Przepisz poniższe dane, zastępując każde wystąpienie „history” przez „log” i nie zmieniając niczego więcej.

╭─ ZAPISANE DANE

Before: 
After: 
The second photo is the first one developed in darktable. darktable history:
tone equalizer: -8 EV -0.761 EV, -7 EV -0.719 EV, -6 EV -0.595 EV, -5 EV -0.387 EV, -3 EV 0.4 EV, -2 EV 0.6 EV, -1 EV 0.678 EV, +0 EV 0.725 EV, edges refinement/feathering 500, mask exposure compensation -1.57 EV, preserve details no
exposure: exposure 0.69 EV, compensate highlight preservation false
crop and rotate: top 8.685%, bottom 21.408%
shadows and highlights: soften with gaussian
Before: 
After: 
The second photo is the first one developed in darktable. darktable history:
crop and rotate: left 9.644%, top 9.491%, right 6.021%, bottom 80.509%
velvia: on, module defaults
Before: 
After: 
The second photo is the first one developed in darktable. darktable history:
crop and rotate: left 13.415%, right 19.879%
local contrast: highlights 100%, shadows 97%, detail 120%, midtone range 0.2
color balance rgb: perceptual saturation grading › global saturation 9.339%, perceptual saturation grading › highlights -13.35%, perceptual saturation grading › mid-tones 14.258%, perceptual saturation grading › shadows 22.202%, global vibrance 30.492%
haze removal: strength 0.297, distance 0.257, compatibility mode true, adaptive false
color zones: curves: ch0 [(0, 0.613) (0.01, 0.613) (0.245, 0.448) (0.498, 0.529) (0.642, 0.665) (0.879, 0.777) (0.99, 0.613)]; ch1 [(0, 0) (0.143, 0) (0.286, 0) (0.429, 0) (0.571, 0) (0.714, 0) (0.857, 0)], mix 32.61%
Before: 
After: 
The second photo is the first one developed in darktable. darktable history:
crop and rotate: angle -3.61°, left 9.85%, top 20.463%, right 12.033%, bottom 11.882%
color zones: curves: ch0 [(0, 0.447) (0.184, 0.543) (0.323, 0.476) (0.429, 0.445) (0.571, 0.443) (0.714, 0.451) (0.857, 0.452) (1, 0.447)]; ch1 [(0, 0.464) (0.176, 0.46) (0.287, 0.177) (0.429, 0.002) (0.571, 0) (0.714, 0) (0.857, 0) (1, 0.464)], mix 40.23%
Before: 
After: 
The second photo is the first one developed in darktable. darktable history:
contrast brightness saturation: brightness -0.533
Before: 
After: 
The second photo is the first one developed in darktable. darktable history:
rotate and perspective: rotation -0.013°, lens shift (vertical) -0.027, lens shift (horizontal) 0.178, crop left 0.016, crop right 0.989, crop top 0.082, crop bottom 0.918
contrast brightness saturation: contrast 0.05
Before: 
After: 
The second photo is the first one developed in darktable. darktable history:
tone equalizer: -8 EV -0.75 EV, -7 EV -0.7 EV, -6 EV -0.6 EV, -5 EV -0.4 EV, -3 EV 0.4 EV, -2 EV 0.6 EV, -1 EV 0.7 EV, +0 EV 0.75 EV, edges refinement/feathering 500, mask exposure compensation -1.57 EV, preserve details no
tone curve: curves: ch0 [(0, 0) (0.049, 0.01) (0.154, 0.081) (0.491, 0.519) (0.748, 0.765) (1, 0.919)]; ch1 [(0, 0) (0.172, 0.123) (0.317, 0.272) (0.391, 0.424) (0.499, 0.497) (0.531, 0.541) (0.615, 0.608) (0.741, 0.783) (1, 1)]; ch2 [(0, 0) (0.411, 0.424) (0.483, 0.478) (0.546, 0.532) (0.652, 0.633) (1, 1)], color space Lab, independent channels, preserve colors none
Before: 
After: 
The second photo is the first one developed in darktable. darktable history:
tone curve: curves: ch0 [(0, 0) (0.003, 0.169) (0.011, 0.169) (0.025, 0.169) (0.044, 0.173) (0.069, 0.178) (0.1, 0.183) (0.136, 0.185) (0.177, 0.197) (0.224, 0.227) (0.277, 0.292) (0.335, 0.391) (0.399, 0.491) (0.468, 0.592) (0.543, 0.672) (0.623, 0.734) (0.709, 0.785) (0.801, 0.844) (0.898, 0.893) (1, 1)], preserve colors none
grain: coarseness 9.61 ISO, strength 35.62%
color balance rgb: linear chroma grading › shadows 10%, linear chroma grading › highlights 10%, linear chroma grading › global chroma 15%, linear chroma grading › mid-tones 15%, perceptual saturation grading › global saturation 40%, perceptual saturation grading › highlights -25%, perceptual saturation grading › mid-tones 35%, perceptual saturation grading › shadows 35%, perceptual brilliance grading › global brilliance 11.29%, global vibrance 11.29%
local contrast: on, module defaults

╰─

ROZWIĄZANIE:
Before: 
After: 
The second photo is the first one developed in darktable. darktable log:
tone equalizer: -8 EV -0.761 EV, -7 EV -0.719 EV, -6 EV -0.595 EV, -5 EV -0.387 EV, -3 EV 0.4 EV, -2 EV 0.6 EV, -1 EV 0.678 EV, +0 EV 0.725 EV, edges refinement/feathering 500, mask exposure compensation -1.57 EV, preserve details no
exposure: exposure 0.69 EV, compensate highlight preservation false
crop and rotate: top 8.685%, bottom 21.408%
shadows and highlights: soften with gaussian
Before: 
After: 
The second photo is the first one developed in darktable. darktable log:
crop and rotate: left 9.644%, top 9.491%, right 6.021%, bottom 80.509%
velvia: on, module defaults
Before: 
After: 
The second photo is the first one developed in darktable. darktable log:
crop and rotate: left 13.415%, right 19.879%
local contrast: highlights 100%, shadows 97%, detail 120%, midtone range 0.2
color balance rgb: perceptual saturation grading › global saturation 9.339%, perceptual saturation grading › highlights -13.35%, perceptual saturation grading › mid-tones 14.258%, perceptual saturation grading › shadows 22.202%, global vibrance 30.492%
haze removal: strength 0.297, distance 0.257, compatibility mode true, adaptive false
color zones: curves: ch0 [(0, 0.613) (0.01, 0.613) (0.245, 0.448) (0.498, 0.529) (0.642, 0.665) (0.879, 0.777) (0.99, 0.613)]; ch1 [(0, 0) (0.143, 0) (0.286, 0) (0.429, 0) (0.571, 0) (0.714, 0) (0.857, 0)], mix 32.61%
Before: 
After: 
The second photo is the first one developed in darktable. darktable log:
crop and rotate: angle -3.61°, left 9.85%, top 20.463%, right 12.033%, bottom 11.882%
color zones: curves: ch0 [(0, 0.447) (0.184, 0.543) (0.323, 0.476) (0.429, 0.445) (0.571, 0.443) (0.714, 0.451) (0.857, 0.452) (1, 0.447)]; ch1 [(0, 0.464) (0.176, 0.46) (0.287, 0.177) (0.429, 0.002) (0.571, 0) (0.714, 0) (0.857, 0) (1, 0.464)], mix 40.23%
Before: 
After: 
The second photo is the first one developed in darktable. darktable log:
contrast brightness saturation: brightness -0.533
Before: 
After: 
The second photo is the first one developed in darktable. darktable log:
rotate and perspective: rotation -0.013°, lens shift (vertical) -0.027, lens shift (horizontal) 0.178, crop left 0.016, crop right 0.989, crop top 0.082, crop bottom 0.918
contrast brightness saturation: contrast 0.05
Before: 
After: 
The second photo is the first one developed in darktable. darktable log:
tone equalizer: -8 EV -0.75 EV, -7 EV -0.7 EV, -6 EV -0.6 EV, -5 EV -0.4 EV, -3 EV 0.4 EV, -2 EV 0.6 EV, -1 EV 0.7 EV, +0 EV 0.75 EV, edges refinement/feathering 500, mask exposure compensation -1.57 EV, preserve details no
tone curve: curves: ch0 [(0, 0) (0.049, 0.01) (0.154, 0.081) (0.491, 0.519) (0.748, 0.765) (1, 0.919)]; ch1 [(0, 0) (0.172, 0.123) (0.317, 0.272) (0.391, 0.424) (0.499, 0.497) (0.531, 0.541) (0.615, 0.608) (0.741, 0.783) (1, 1)]; ch2 [(0, 0) (0.411, 0.424) (0.483, 0.478) (0.546, 0.532) (0.652, 0.633) (1, 1)], color space Lab, independent channels, preserve colors none
Before: 
After: 
The second photo is the first one developed in darktable. darktable log:
tone curve: curves: ch0 [(0, 0) (0.003, 0.169) (0.011, 0.169) (0.025, 0.169) (0.044, 0.173) (0.069, 0.178) (0.1, 0.183) (0.136, 0.185) (0.177, 0.197) (0.224, 0.227) (0.277, 0.292) (0.335, 0.391) (0.399, 0.491) (0.468, 0.592) (0.543, 0.672) (0.623, 0.734) (0.709, 0.785) (0.801, 0.844) (0.898, 0.893) (1, 1)], preserve colors none
grain: coarseness 9.61 ISO, strength 35.62%
color balance rgb: linear chroma grading › shadows 10%, linear chroma grading › highlights 10%, linear chroma grading › global chroma 15%, linear chroma grading › mid-tones 15%, perceptual saturation grading › global saturation 40%, perceptual saturation grading › highlights -25%, perceptual saturation grading › mid-tones 35%, perceptual saturation grading › shadows 35%, perceptual brilliance grading › global brilliance 11.29%, global vibrance 11.29%
local contrast: on, module defaults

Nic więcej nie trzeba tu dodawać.